EXERCISE REQUIREMENTS
Could you rewrite every line of the listing below with "lens line" swapped for "intrinsics line" and everything else unchanged, leaving the pictures out of your answer?

START GIVEN INFORMATION

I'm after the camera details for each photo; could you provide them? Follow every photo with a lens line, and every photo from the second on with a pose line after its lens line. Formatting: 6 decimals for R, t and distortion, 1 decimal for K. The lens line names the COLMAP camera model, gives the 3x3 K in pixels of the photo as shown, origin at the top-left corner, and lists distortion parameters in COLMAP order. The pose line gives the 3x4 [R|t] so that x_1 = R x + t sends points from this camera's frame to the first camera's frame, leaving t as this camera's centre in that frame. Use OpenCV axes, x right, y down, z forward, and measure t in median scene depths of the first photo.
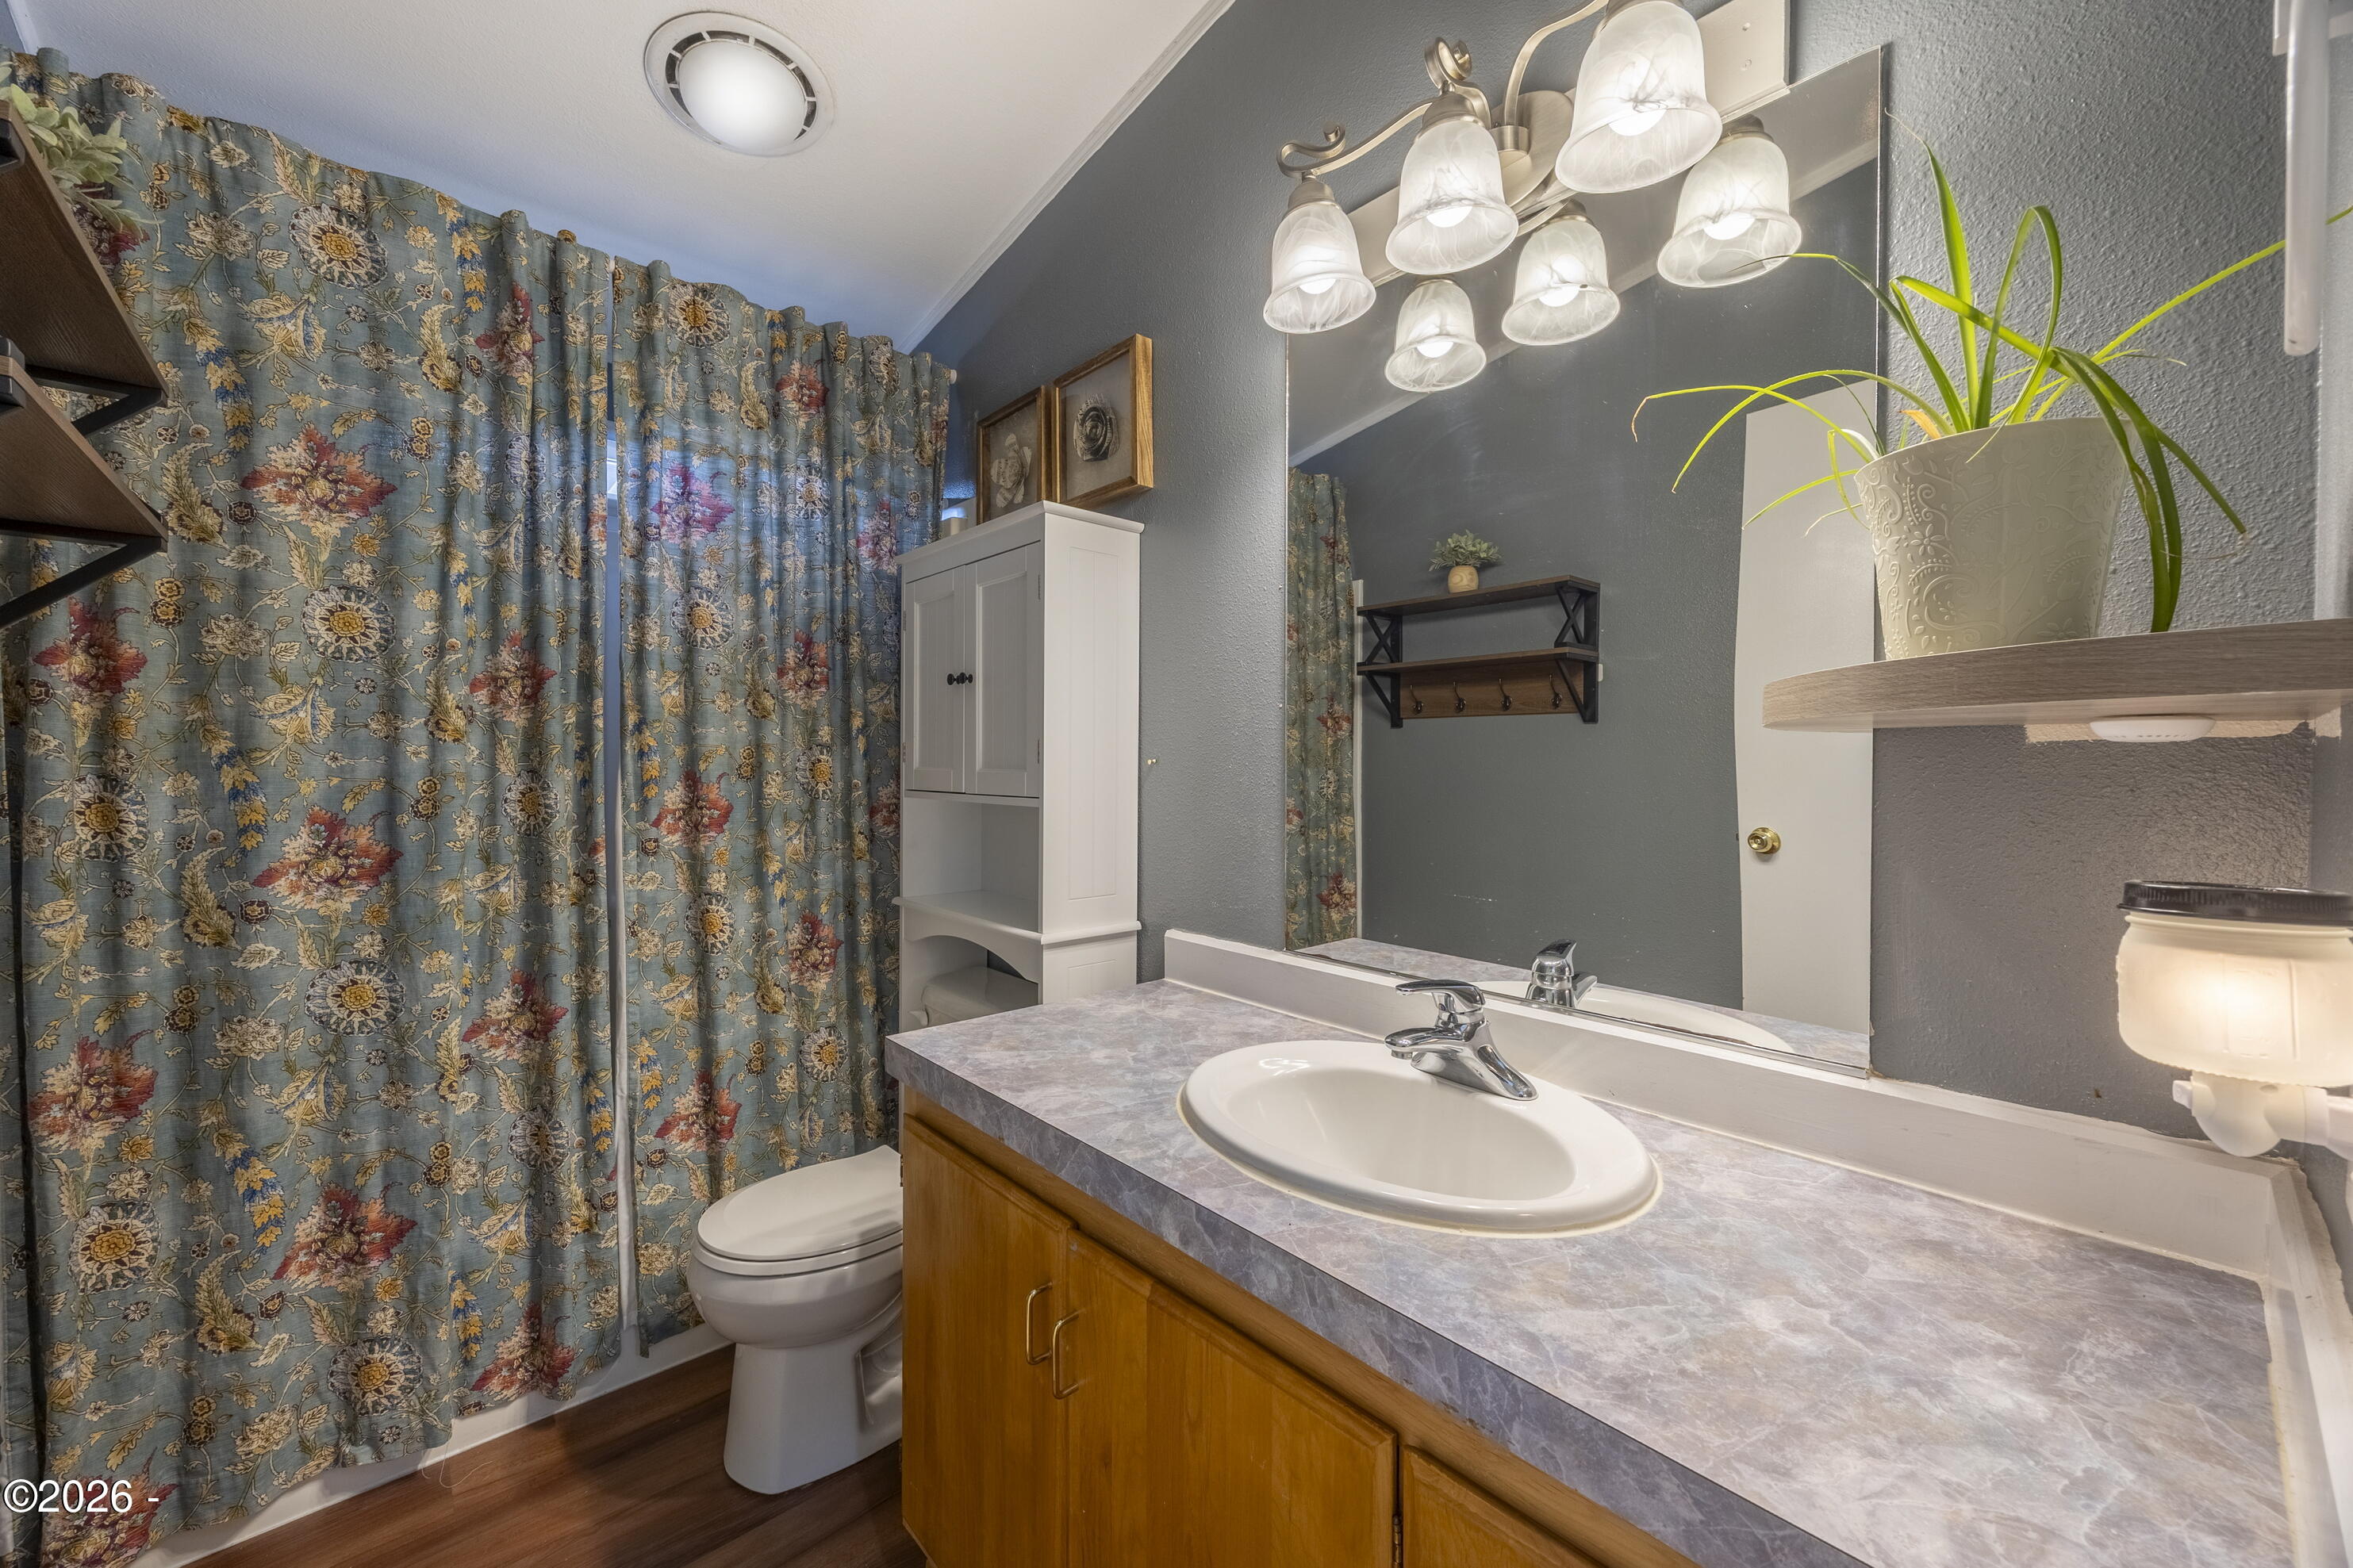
lens RADIAL K [[902.9, 0, 1186.9], [0, 902.9, 779.0], [0, 0, 1]] dist [-0.002035, -0.000538]
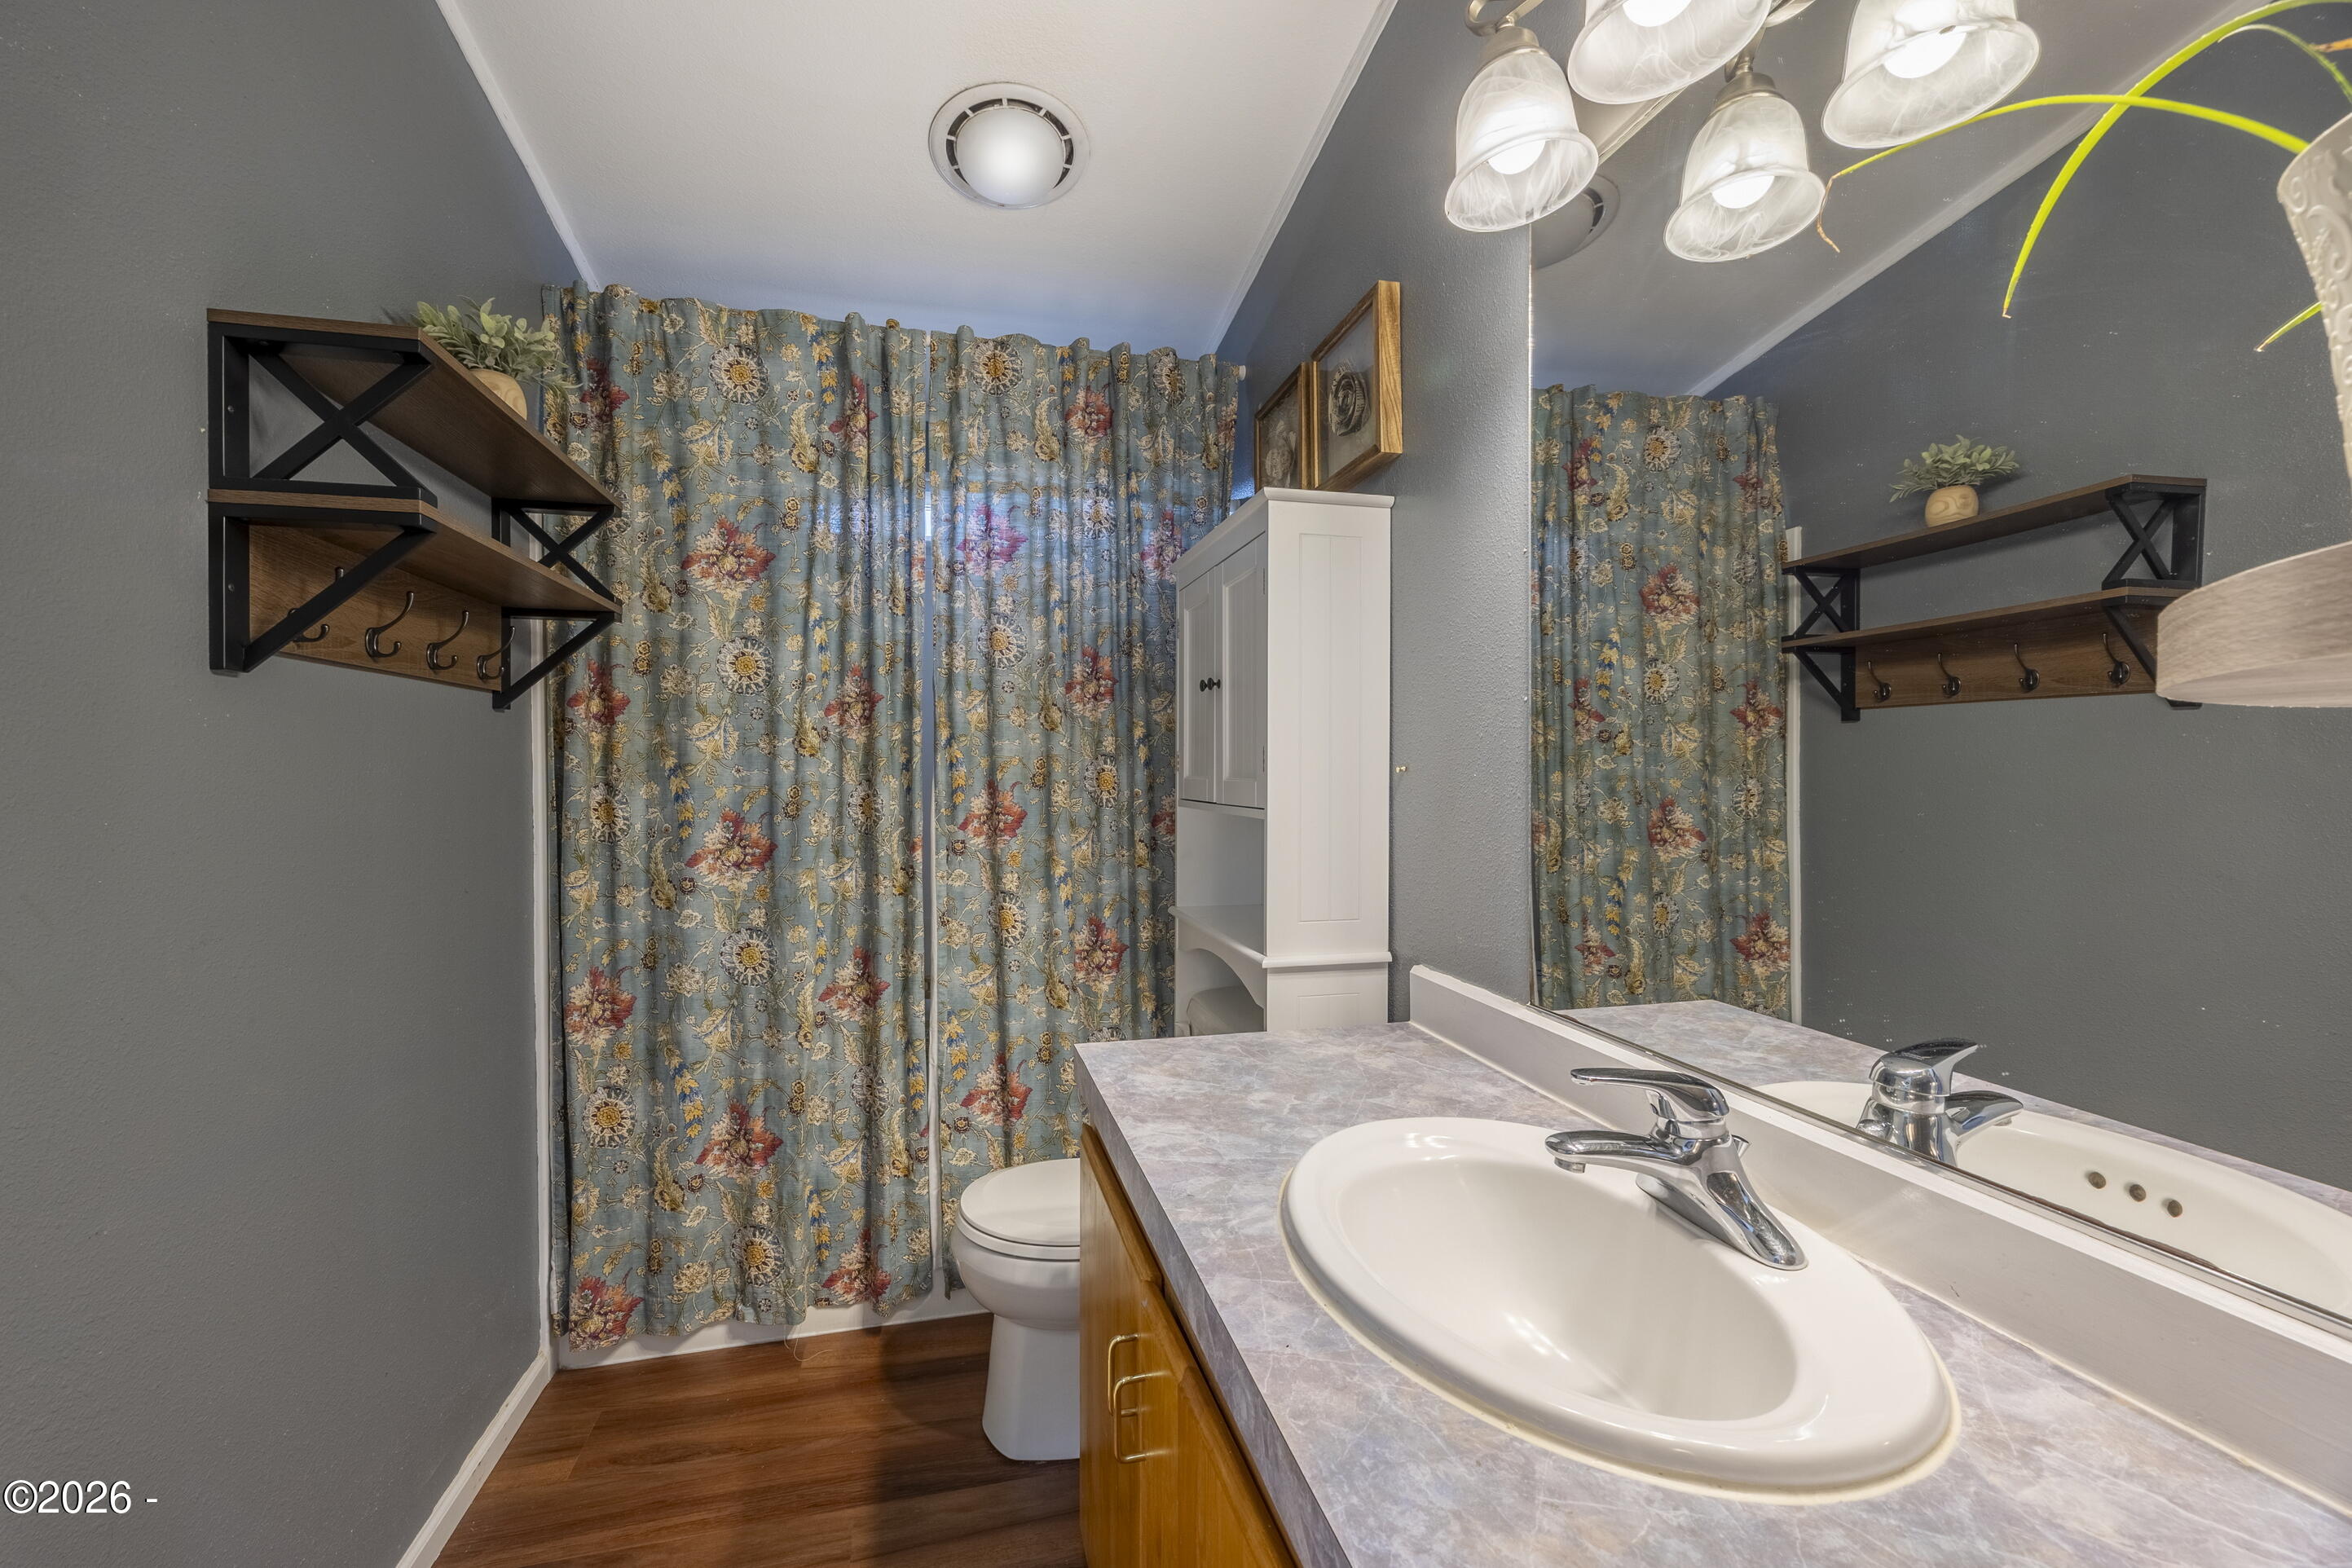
lens RADIAL K [[940.1, 0, 1216.1], [0, 940.1, 786.1], [0, 0, 1]] dist [-0.004606, -0.000136]
pose [[0.871472, 0.003625, -0.490432, 0.273012], [-0.004264, 0.999991, -0.000185, -0.002693], [0.490427, 0.002252, 0.871480, 0.140553]]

END GIVEN INFORMATION

OUTPUT FOR THIS EXERCISE
I'm after the camera details for each photo; could you provide them? Follow every photo with a intrinsics line, and every photo from the second on with a pose line after its intrinsics line. Formatting: 6 decimals for R, t and distortion, 1 decimal for K. The intrinsics line names the COLMAP camera model, gives the 3x3 K in pixels of the photo as shown, origin at the top-left corner, and lists distortion parameters in COLMAP order. The pose line gives the 3x4 [R|t] so that x_1 = R x + t sends points from this camera's frame to the first camera's frame, leaving t as this camera's centre in that frame. Use OpenCV axes, x right, y down, z forward, and measure t in median scene depths of the first photo.
lens RADIAL K [[902.9, 0, 1186.9], [0, 902.9, 779.0], [0, 0, 1]] dist [-0.002035, -0.000538]
lens RADIAL K [[940.1, 0, 1216.1], [0, 940.1, 786.1], [0, 0, 1]] dist [-0.004606, -0.000136]
pose [[0.871472, 0.003625, -0.490432, 0.273012], [-0.004264, 0.999991, -0.000185, -0.002693], [0.490427, 0.002252, 0.871480, 0.140553]]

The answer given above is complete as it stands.